▸ **Material for the task**
#####
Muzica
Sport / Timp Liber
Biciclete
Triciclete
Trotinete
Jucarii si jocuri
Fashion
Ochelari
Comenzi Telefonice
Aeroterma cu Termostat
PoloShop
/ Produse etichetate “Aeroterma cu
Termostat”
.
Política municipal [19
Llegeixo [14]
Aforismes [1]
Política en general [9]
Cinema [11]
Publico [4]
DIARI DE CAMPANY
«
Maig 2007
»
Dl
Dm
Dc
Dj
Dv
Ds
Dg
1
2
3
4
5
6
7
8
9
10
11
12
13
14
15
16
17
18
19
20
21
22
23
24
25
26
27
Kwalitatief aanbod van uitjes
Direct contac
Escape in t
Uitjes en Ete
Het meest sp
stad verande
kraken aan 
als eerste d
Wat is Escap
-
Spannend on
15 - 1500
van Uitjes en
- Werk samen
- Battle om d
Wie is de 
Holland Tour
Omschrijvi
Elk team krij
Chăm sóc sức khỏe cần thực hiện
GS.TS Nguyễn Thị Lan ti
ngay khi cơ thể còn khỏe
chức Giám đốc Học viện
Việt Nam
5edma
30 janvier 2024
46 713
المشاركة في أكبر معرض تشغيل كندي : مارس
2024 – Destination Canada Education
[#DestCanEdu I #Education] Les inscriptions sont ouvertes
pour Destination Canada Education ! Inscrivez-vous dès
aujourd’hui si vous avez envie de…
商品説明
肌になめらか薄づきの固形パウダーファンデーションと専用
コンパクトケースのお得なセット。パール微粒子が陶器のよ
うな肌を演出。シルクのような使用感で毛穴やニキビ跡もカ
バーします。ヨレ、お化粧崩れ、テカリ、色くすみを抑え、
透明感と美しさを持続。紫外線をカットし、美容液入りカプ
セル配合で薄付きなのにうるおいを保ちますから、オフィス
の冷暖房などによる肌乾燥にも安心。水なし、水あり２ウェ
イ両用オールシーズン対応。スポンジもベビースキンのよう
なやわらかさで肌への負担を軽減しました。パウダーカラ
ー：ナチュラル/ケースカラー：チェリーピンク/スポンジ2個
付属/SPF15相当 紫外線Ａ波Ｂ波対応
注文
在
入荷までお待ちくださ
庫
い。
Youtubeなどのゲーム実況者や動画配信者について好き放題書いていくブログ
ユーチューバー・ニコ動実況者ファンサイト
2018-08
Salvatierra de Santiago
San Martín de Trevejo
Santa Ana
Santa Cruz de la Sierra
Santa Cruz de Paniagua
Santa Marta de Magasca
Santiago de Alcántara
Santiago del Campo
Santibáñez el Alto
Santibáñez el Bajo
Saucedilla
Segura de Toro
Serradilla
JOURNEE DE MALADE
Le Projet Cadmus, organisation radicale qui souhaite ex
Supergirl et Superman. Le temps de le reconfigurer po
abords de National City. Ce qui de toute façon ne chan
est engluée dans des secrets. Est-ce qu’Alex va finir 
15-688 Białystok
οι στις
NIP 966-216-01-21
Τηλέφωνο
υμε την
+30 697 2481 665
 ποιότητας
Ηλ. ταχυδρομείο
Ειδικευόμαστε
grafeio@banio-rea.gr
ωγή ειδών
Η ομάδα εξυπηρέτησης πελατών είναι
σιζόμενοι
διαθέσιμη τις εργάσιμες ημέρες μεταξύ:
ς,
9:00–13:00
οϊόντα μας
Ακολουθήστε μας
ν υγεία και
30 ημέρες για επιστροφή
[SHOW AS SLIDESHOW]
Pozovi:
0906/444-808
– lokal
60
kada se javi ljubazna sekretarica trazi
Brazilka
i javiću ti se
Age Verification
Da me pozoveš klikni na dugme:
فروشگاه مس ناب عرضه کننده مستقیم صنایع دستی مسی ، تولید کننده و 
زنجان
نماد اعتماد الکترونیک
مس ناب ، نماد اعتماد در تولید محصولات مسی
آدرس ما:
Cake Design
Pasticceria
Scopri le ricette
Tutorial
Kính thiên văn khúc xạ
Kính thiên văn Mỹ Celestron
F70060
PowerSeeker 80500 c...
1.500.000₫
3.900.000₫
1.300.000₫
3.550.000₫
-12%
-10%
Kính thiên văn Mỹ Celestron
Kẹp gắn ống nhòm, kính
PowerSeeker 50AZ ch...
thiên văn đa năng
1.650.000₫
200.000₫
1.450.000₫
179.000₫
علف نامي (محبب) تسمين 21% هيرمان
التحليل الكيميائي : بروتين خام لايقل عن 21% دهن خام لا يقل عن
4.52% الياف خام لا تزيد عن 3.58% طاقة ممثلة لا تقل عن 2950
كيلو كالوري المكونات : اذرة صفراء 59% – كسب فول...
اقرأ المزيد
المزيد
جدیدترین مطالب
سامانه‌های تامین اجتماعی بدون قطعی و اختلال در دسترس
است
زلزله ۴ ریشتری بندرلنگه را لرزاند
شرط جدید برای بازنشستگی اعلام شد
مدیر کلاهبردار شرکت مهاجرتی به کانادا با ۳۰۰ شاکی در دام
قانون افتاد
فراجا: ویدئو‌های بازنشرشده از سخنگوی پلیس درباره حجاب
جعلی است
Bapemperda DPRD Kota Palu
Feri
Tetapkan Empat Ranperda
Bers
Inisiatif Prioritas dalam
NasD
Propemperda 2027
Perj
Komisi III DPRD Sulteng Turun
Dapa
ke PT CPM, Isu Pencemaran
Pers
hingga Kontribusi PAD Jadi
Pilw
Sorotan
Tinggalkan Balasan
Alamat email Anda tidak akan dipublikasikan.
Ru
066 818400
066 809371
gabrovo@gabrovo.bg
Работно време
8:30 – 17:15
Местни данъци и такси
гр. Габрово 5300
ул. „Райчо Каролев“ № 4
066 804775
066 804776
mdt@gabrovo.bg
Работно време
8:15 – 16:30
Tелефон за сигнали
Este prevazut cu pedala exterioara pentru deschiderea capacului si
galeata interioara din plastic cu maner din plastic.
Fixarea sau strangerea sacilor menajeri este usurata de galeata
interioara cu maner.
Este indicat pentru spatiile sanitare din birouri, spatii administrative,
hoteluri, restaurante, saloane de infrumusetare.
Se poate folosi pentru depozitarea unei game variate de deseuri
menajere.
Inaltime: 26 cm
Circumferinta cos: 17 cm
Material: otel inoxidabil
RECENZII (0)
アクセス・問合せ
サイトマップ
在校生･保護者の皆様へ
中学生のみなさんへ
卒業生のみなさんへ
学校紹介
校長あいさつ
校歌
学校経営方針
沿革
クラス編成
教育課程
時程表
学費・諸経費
#####
▸ **Work instructions**
Say every entry again, exactly as it reads.

▸ **Answer box**
Muzica
Sport / Timp Liber
Biciclete
Triciclete
Trotinete
Jucarii si jocuri
Fashion
Ochelari
Comenzi Telefonice
Aeroterma cu Termostat
PoloShop
/ Produse etichetate “Aeroterma cu
Termostat”
.
Política municipal [19
Llegeixo [14]
Aforismes [1]
Política en general [9]
Cinema [11]
Publico [4]
DIARI DE CAMPANY
«
Maig 2007
»
Dl
Dm
Dc
Dj
Dv
Ds
Dg
1
2
3
4
5
6
7
8
9
10
11
12
13
14
15
16
17
18
19
20
21
22
23
24
25
26
27
Kwalitatief aanbod van uitjes
Direct contac
Escape in t
Uitjes en Ete
Het meest sp
stad verande
kraken aan 
als eerste d
Wat is Escap
-
Spannend on
15 - 1500
van Uitjes en
- Werk samen
- Battle om d
Wie is de 
Holland Tour
Omschrijvi
Elk team krij
Chăm sóc sức khỏe cần thực hiện
GS.TS Nguyễn Thị Lan ti
ngay khi cơ thể còn khỏe
chức Giám đốc Học viện
Việt Nam
5edma
30 janvier 2024
46 713
المشاركة في أكبر معرض تشغيل كندي : مارس
2024 – Destination Canada Education
[#DestCanEdu I #Education] Les inscriptions sont ouvertes
pour Destination Canada Education ! Inscrivez-vous dès
aujourd’hui si vous avez envie de…
商品説明
肌になめらか薄づきの固形パウダーファンデーションと専用
コンパクトケースのお得なセット。パール微粒子が陶器のよ
うな肌を演出。シルクのような使用感で毛穴やニキビ跡もカ
バーします。ヨレ、お化粧崩れ、テカリ、色くすみを抑え、
透明感と美しさを持続。紫外線をカットし、美容液入りカプ
セル配合で薄付きなのにうるおいを保ちますから、オフィス
の冷暖房などによる肌乾燥にも安心。水なし、水あり２ウェ
イ両用オールシーズン対応。スポンジもベビースキンのよう
なやわらかさで肌への負担を軽減しました。パウダーカラ
ー：ナチュラル/ケースカラー：チェリーピンク/スポンジ2個
付属/SPF15相当 紫外線Ａ波Ｂ波対応
注文
在
入荷までお待ちくださ
庫
い。
Youtubeなどのゲーム実況者や動画配信者について好き放題書いていくブログ
ユーチューバー・ニコ動実況者ファンサイト
2018-08
Salvatierra de Santiago
San Martín de Trevejo
Santa Ana
Santa Cruz de la Sierra
Santa Cruz de Paniagua
Santa Marta de Magasca
Santiago de Alcántara
Santiago del Campo
Santibáñez el Alto
Santibáñez el Bajo
Saucedilla
Segura de Toro
Serradilla
JOURNEE DE MALADE
Le Projet Cadmus, organisation radicale qui souhaite ex
Supergirl et Superman. Le temps de le reconfigurer po
abords de National City. Ce qui de toute façon ne chan
est engluée dans des secrets. Est-ce qu’Alex va finir 
15-688 Białystok
οι στις
NIP 966-216-01-21
Τηλέφωνο
υμε την
+30 697 2481 665
 ποιότητας
Ηλ. ταχυδρομείο
Ειδικευόμαστε
grafeio@banio-rea.gr
ωγή ειδών
Η ομάδα εξυπηρέτησης πελατών είναι
σιζόμενοι
διαθέσιμη τις εργάσιμες ημέρες μεταξύ:
ς,
9:00–13:00
οϊόντα μας
Ακολουθήστε μας
ν υγεία και
30 ημέρες για επιστροφή
[SHOW AS SLIDESHOW]
Pozovi:
0906/444-808
– lokal
60
kada se javi ljubazna sekretarica trazi
Brazilka
i javiću ti se
Age Verification
Da me pozoveš klikni na dugme:
فروشگاه مس ناب عرضه کننده مستقیم صنایع دستی مسی ، تولید کننده و 
زنجان
نماد اعتماد الکترونیک
مس ناب ، نماد اعتماد در تولید محصولات مسی
آدرس ما:
Cake Design
Pasticceria
Scopri le ricette
Tutorial
Kính thiên văn khúc xạ
Kính thiên văn Mỹ Celestron
F70060
PowerSeeker 80500 c...
1.500.000₫
3.900.000₫
1.300.000₫
3.550.000₫
-12%
-10%
Kính thiên văn Mỹ Celestron
Kẹp gắn ống nhòm, kính
PowerSeeker 50AZ ch...
thiên văn đa năng
1.650.000₫
200.000₫
1.450.000₫
179.000₫
علف نامي (محبب) تسمين 21% هيرمان
التحليل الكيميائي : بروتين خام لايقل عن 21% دهن خام لا يقل عن
4.52% الياف خام لا تزيد عن 3.58% طاقة ممثلة لا تقل عن 2950
كيلو كالوري المكونات : اذرة صفراء 59% – كسب فول...
اقرأ المزيد
المزيد
جدیدترین مطالب
سامانه‌های تامین اجتماعی بدون قطعی و اختلال در دسترس
است
زلزله ۴ ریشتری بندرلنگه را لرزاند
شرط جدید برای بازنشستگی اعلام شد
مدیر کلاهبردار شرکت مهاجرتی به کانادا با ۳۰۰ شاکی در دام
قانون افتاد
فراجا: ویدئو‌های بازنشرشده از سخنگوی پلیس درباره حجاب
جعلی است
Bapemperda DPRD Kota Palu
Feri
Tetapkan Empat Ranperda
Bers
Inisiatif Prioritas dalam
NasD
Propemperda 2027
Perj
Komisi III DPRD Sulteng Turun
Dapa
ke PT CPM, Isu Pencemaran
Pers
hingga Kontribusi PAD Jadi
Pilw
Sorotan
Tinggalkan Balasan
Alamat email Anda tidak akan dipublikasikan.
Ru
066 818400
066 809371
gabrovo@gabrovo.bg
Работно време
8:30 – 17:15
Местни данъци и такси
гр. Габрово 5300
ул. „Райчо Каролев“ № 4
066 804775
066 804776
mdt@gabrovo.bg
Работно време
8:15 – 16:30
Tелефон за сигнали
Este prevazut cu pedala exterioara pentru deschiderea capacului si
galeata interioara din plastic cu maner din plastic.
Fixarea sau strangerea sacilor menajeri este usurata de galeata
interioara cu maner.
Este indicat pentru spatiile sanitare din birouri, spatii administrative,
hoteluri, restaurante, saloane de infrumusetare.
Se poate folosi pentru depozitarea unei game variate de deseuri
menajere.
Inaltime: 26 cm
Circumferinta cos: 17 cm
Material: otel inoxidabil
RECENZII (0)
アクセス・問合せ
サイトマップ
在校生･保護者の皆様へ
中学生のみなさんへ
卒業生のみなさんへ
学校紹介
校長あいさつ
校歌
学校経営方針
沿革
クラス編成
教育課程
時程表
学費・諸経費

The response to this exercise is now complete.